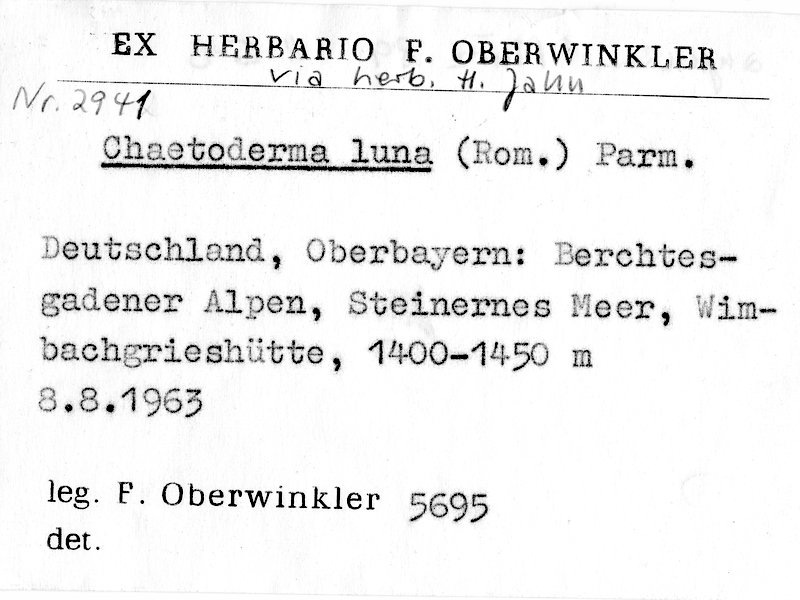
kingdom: Fungi
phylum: Basidiomycota
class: Agaricomycetes
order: Gloeophyllales
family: Gloeophyllaceae
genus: Chaetodermella
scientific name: Chaetodermella luna
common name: Crescent crust
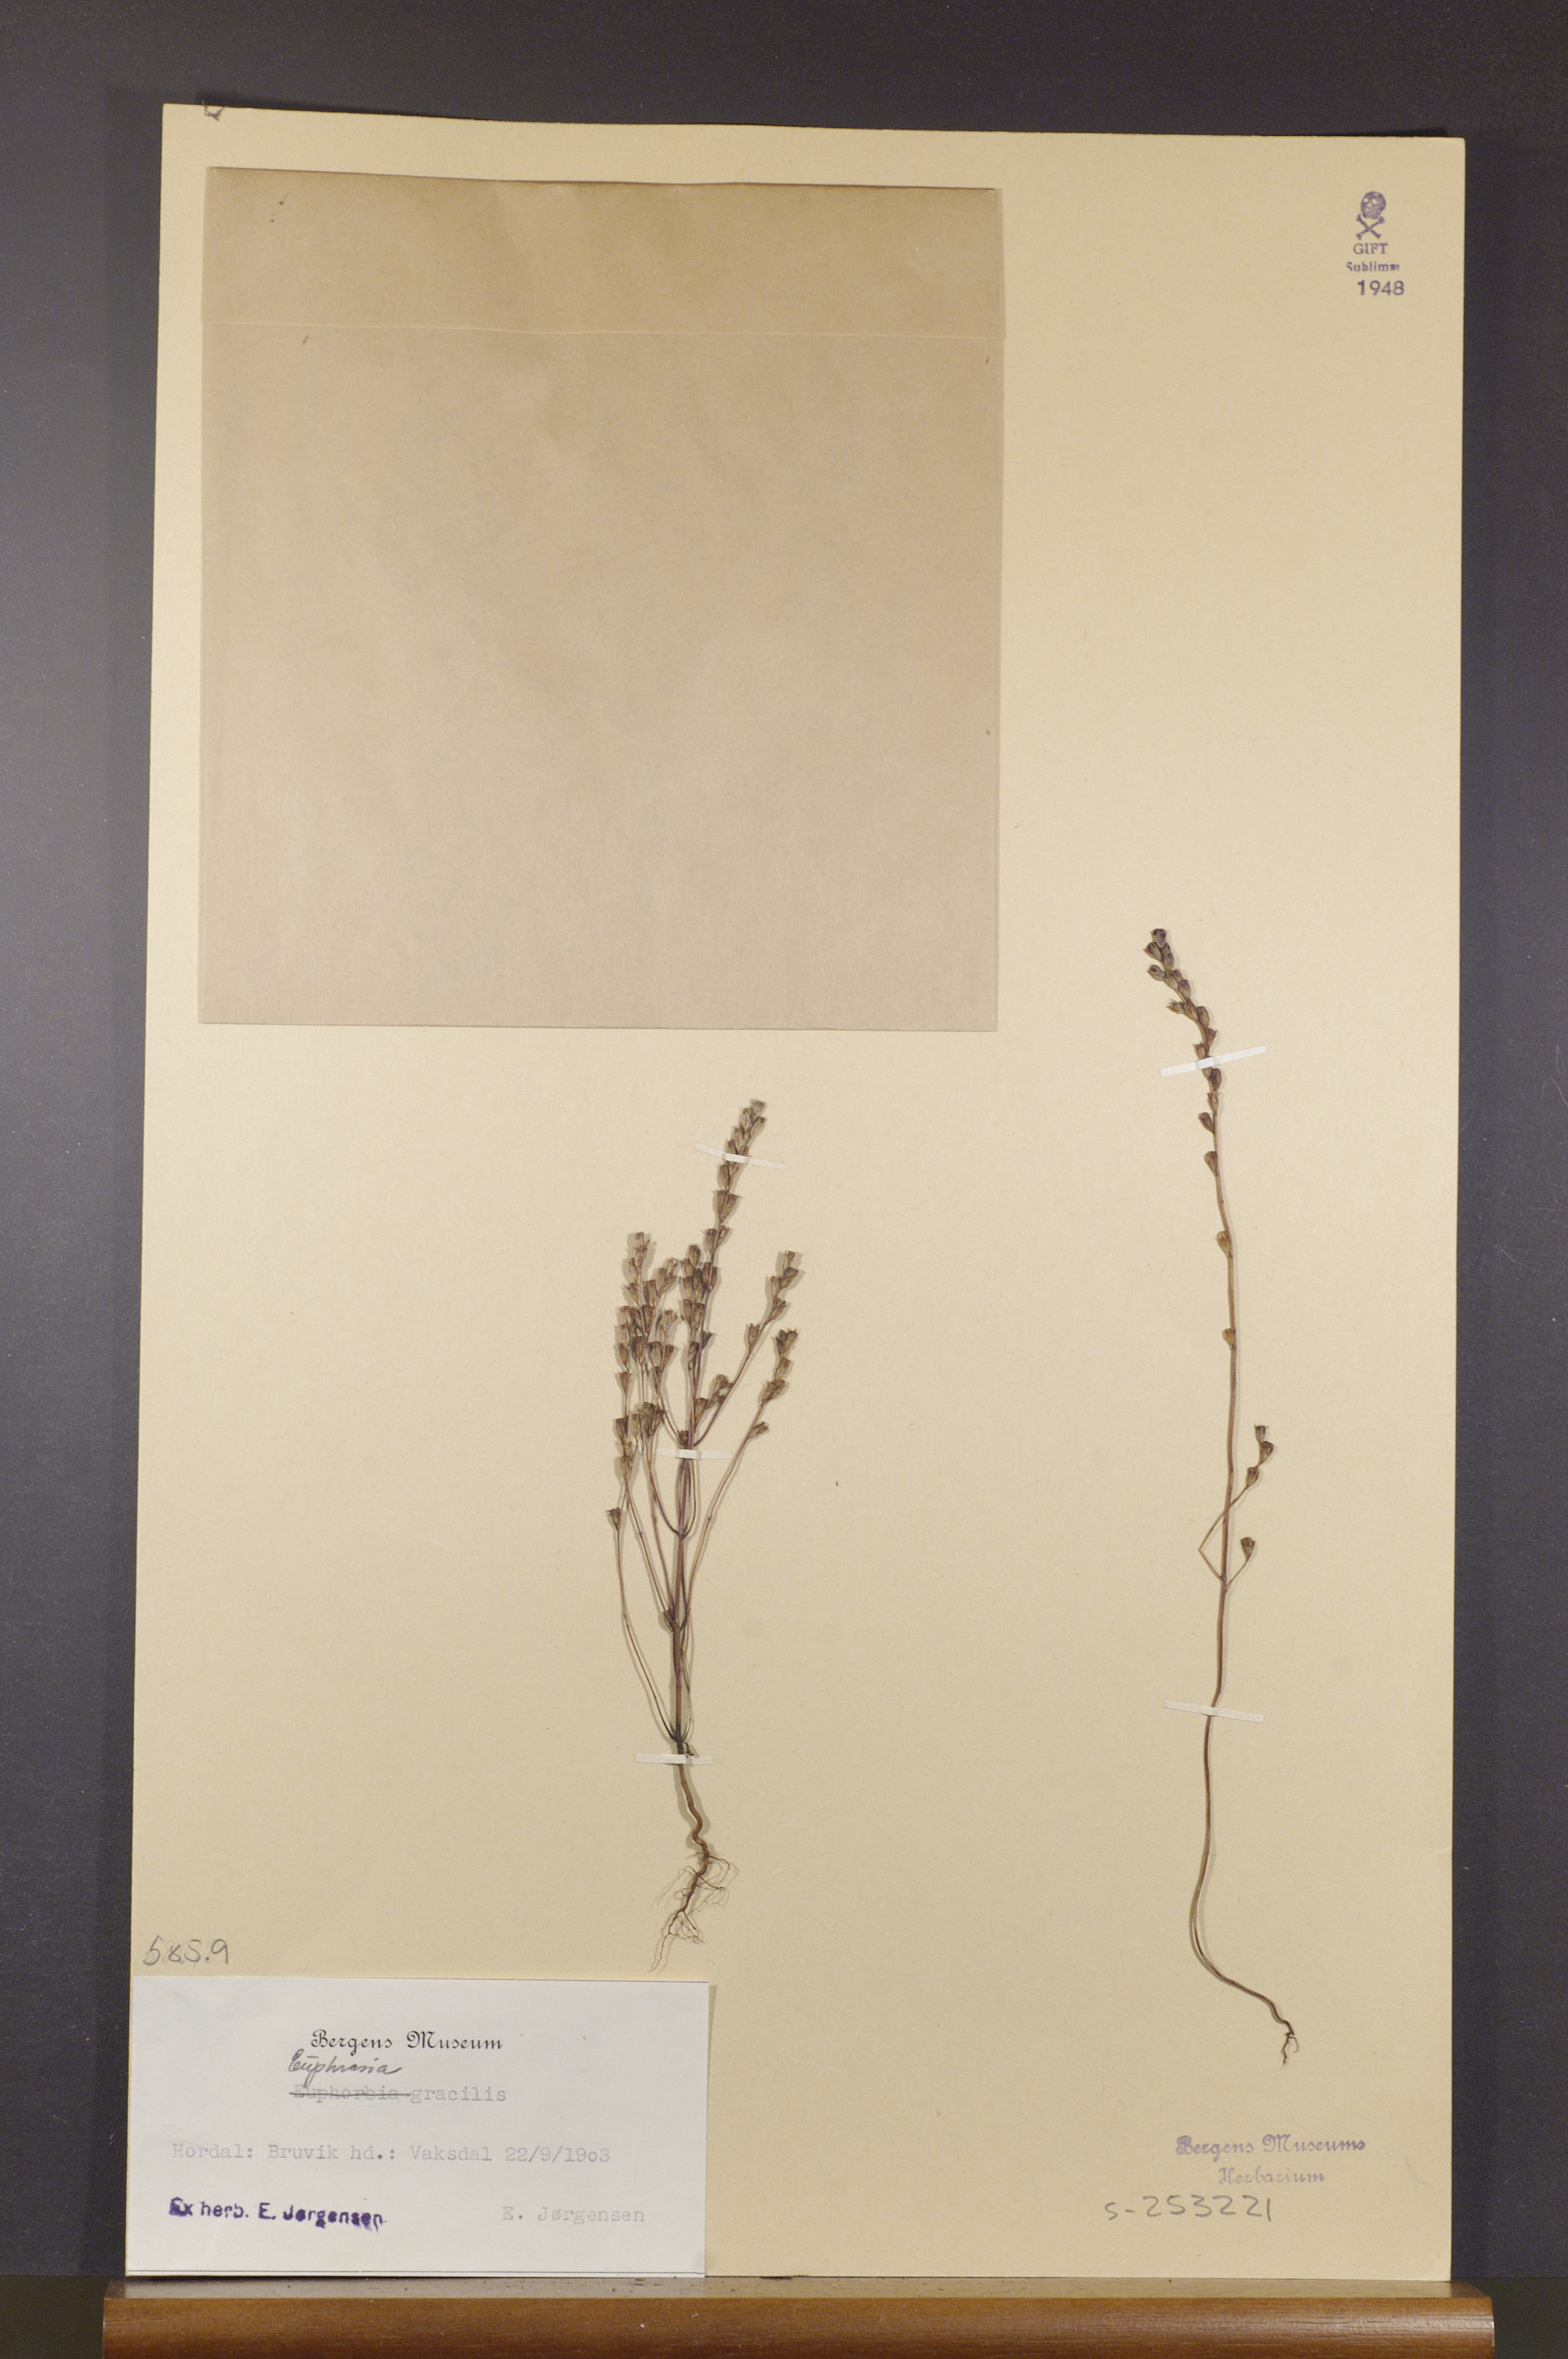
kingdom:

○ ○ ○ ○

Lay out the lines from all the items as one numbered list, skipping any blank lines and leaving out the pictures.

1. kingdom: Fungi
2. phylum: Basidiomycota
3. class: Agaricomycetes
4. order: Gloeophyllales
5. family: Gloeophyllaceae
6. genus: Chaetodermella
7. scientific name: Chaetodermella luna
8. common name: Crescent crust
9. kingdom:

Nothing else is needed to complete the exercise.